The nation’s top cybersecurity experts convened at the University of Florida to discuss the latest developments in network, software and hardware security.

FICS Research Co-Director Mark Tehranipoor (left) and UF President Kent Fuchs (second from right) with conference attendees

The core message? Collaboration is key.

The push to share new ideas, emerging solutions – and even, potential threats – with the cybersecurity community echoed throughout the two-day conference, hosted by the Florida Institute for Cybersecurity Research (FICS Research) at UF.   

UF President Kent Fuchs, who welcomed more than 230 attendees to the event, addressed the implications of an increasingly connected world.

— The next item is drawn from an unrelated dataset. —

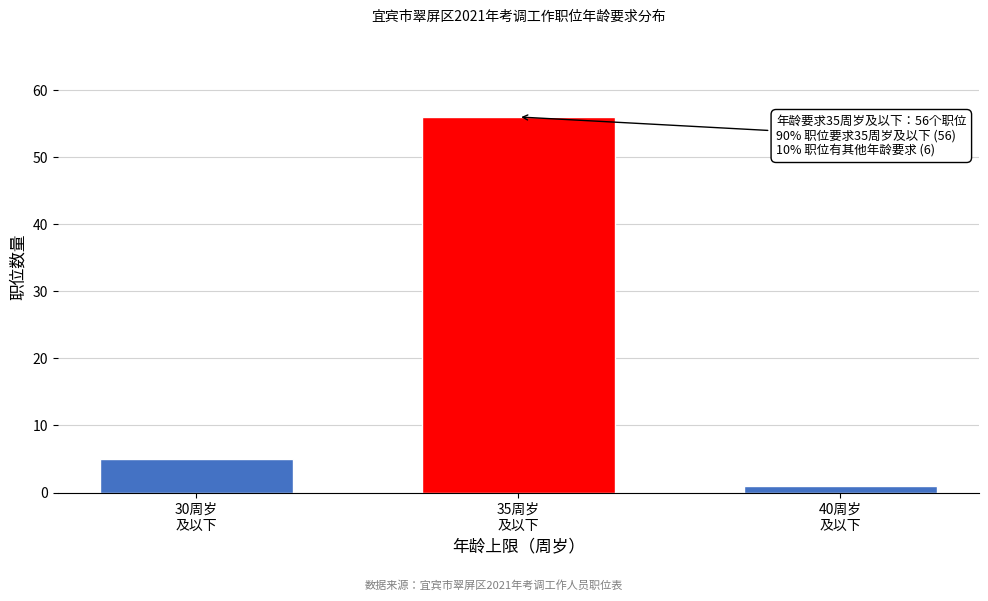

Reading left to right, list all the values displayed in this chart.

5	56	1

It is an era in which the world we live in depends on network connections in everything we do, Fuchs explained. The potential for cybersecurity threats continues to grow, and global society needs bold ideas and innovations to address these challenges.

This is a team sport.

Greg Akers presents Tehranipoor with Cisco’s command coin.

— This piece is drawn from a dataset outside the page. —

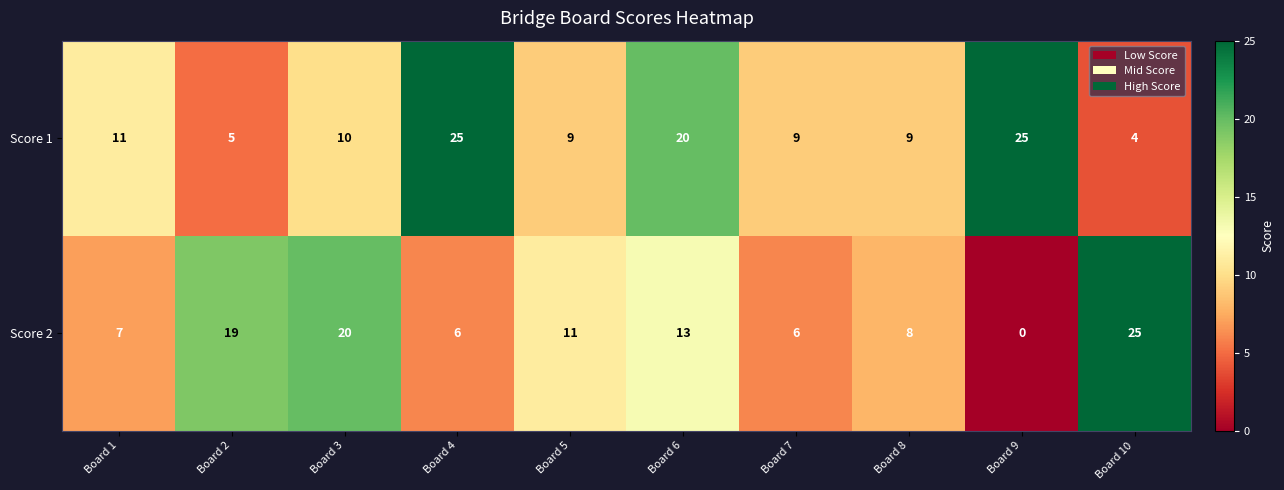

Which series has the largest total across all categories?

Score 1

Keynote speaker and industry representative, Greg Akers noted that the issue of cybersecurity is evolving. Akers, who serves as the Chief Technology Officer of Security & Trust Organization and Senior Vice President of Advanced Security Initiatives at Cisco Systems, says no one can solve these problems by themselves.

“This is a team sport,” he said. “It’s all about innovation and building a community of people to manage risks, so our findings can be mutually beneficial to everyone.”

Akers went on to recognize Mark Tehranipoor, FICS Research co-director and the Intel Charles E. Young Preeminence Endowed Chair Professor in Cybersecurity at UF for being a leader in building that community.

Tehranipoor was presented with Cisco’s command coin, a symbol of being a champion of change in protecting our nation’s security. 

No One is Immune to Cyberattacks

FICS Research posters

Tehranipoor, who leads FICS Research, explained that the conference, now in its third year, has brought significant attention to the need for continued engagement and R&D investment to stay ahead of the ever-evolving and increasingly sophisticated threat landscape.

“The fact that no one is immune to cyberattacks makes everyone a stakeholder,” said Tehranipoor.  “Just as cyber criminals are experts in sharing information about exploits and vulnerabilities, we continue to foster a community here at FICS Research and UF where information is freely exchanged to cultivate major breakthroughs.”

FICS Research is one of the only institutes nationwide that encompasses a multitude of cybersecurity and assurance aspects including hardware, network, mobile, big data, internet of things (IOT), applied crypto and more. In the last year, three faculty at the Herbert Wertheim College of Engineering (Yier Jin, Navid Asadizanjani and Sandip Ray) joined the growing team of experts. The institute also has about 100 enrolled Ph.D. students who continue to establish ongoing collaboration with representatives from industry, government and other academic institutions.